Hope that individuals and small groups who give a damn might finally be able to reach the masses with their message, before they also grew into large, bureacratic, ineffective organizations. Yahoo offered us real
hope when we needed it most--during the media consolidation of the 1990's that left nearly all of America's national news media under the control of a small number of individuals and corporations.
Today, just ten years later, Yahoo pulls its news from the Associated Press, Reuters, Bloomberg, and other mainstream sources. Yahoo
is a mainstream source. Yahoo uses the exact same policies, procedures, terms & conditions as any other national news media source to ensure that ordinary citizens with meaningful messages and noble goals will never be heard from in any way that actually matters. Somebody at Yahoo sold out in the last decade, and because they did, all that
hope we witnessed in the late 1990's is gone. All that
hope is nothing but a memory today. Or was it all just a dream to begin with? Yahoo should go down in history as one of the greatest potentials that ever failed, one of our nation's greatest betrayals of the American People.
Today, what does Yahoo set as our national priorities? Try keeping track of their headlines for a week, or a month, and you'll see. Or I can save you time, since I've already done that research. Yahoo's national priorities are celebrites, overpaid athletes, war, crime, and national spelling bees, with human interest stories about the salt of the earth thrown in every once in a while, just for flavor. In other words, it is indistinguishable from any other of the major news sources that are consolidated in the hands of just a few individuals and corporations.

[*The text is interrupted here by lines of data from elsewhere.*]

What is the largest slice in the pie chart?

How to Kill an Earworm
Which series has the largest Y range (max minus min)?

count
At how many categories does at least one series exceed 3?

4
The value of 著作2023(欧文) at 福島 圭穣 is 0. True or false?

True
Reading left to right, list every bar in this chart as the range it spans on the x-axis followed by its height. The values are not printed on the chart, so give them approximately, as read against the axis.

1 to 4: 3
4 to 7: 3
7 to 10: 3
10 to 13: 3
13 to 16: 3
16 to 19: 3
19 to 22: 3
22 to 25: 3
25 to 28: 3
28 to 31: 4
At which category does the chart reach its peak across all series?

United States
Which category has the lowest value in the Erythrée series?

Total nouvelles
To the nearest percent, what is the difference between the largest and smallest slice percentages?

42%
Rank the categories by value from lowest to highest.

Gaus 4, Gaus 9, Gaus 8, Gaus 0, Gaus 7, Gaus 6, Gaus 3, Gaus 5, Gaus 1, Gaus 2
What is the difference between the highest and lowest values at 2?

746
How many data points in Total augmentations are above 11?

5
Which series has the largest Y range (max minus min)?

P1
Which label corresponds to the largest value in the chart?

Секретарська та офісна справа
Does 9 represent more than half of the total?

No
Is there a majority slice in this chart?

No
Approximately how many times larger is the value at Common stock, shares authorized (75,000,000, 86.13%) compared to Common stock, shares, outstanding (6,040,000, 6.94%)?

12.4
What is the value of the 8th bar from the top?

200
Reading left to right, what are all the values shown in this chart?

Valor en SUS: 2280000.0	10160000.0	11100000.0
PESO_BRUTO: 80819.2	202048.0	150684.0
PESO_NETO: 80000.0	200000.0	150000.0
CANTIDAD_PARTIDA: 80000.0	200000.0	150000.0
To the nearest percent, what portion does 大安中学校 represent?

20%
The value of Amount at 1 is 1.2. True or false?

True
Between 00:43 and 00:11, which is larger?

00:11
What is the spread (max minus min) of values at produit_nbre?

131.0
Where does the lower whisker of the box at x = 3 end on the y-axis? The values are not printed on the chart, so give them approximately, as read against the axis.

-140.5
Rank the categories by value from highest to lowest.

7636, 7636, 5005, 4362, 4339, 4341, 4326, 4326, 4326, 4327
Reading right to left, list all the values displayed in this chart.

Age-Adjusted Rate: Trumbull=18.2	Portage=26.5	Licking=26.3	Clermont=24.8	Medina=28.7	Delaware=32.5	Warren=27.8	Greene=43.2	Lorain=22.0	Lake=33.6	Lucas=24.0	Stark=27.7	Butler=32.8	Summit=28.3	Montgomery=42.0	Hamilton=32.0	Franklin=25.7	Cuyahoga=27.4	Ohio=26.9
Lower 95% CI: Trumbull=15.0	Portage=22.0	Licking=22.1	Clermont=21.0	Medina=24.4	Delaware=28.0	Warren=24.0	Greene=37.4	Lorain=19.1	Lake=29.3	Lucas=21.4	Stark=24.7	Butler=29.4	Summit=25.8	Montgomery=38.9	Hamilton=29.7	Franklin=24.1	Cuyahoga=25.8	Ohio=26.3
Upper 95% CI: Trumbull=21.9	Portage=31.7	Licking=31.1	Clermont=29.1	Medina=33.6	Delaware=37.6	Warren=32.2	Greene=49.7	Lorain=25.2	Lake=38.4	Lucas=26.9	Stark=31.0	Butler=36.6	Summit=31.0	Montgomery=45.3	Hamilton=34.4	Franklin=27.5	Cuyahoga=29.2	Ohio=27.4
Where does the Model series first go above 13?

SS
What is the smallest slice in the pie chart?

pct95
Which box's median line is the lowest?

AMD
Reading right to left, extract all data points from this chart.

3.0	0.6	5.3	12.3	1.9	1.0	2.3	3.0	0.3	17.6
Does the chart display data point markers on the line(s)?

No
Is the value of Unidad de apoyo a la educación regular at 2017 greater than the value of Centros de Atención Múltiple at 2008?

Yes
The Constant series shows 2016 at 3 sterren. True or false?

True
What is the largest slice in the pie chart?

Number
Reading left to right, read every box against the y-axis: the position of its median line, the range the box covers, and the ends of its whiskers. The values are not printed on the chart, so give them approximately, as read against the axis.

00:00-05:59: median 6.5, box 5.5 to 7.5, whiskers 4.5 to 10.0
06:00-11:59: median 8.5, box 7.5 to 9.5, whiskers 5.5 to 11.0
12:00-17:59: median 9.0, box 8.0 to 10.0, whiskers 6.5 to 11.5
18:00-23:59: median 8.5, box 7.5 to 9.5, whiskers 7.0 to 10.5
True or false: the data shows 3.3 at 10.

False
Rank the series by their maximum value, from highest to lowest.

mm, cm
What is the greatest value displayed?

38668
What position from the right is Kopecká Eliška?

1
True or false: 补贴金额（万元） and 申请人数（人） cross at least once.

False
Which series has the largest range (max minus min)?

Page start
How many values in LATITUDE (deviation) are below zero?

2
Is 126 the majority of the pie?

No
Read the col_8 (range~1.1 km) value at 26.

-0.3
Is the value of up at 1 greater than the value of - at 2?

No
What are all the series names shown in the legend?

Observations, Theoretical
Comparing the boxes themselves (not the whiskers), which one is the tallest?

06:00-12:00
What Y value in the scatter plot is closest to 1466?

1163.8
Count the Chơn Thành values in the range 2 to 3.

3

It's like Henry Kissinger once said, "I don't read the newspaper. I only read the headlines, so I will know what the American People are being told is important" (paraphrased). The media defines our priorities. And a few token stories about poverty and homelessness from time to time--especially during the holidays, when such stories are expected--is not going to change anything.
At the risk of sounding like John Lennon, imagine what this nation would be like if our national newspapers, magazines, radio, television, and internet news organizations
focused their attention--and remained
focused--on issues that actually matter--unemployment (downsizing/outsourcing), poverty, homelessness, debtors imprisonment, the power of corporate lobbyists in Congress, bureacracy, incompetence, corruption, police brutality, etc.
Does anyone honestly believe those issues would continue to be ignored and remain unaddressed, if the media replaced Britney Spears' love life with THOSE issues, as our national priorities?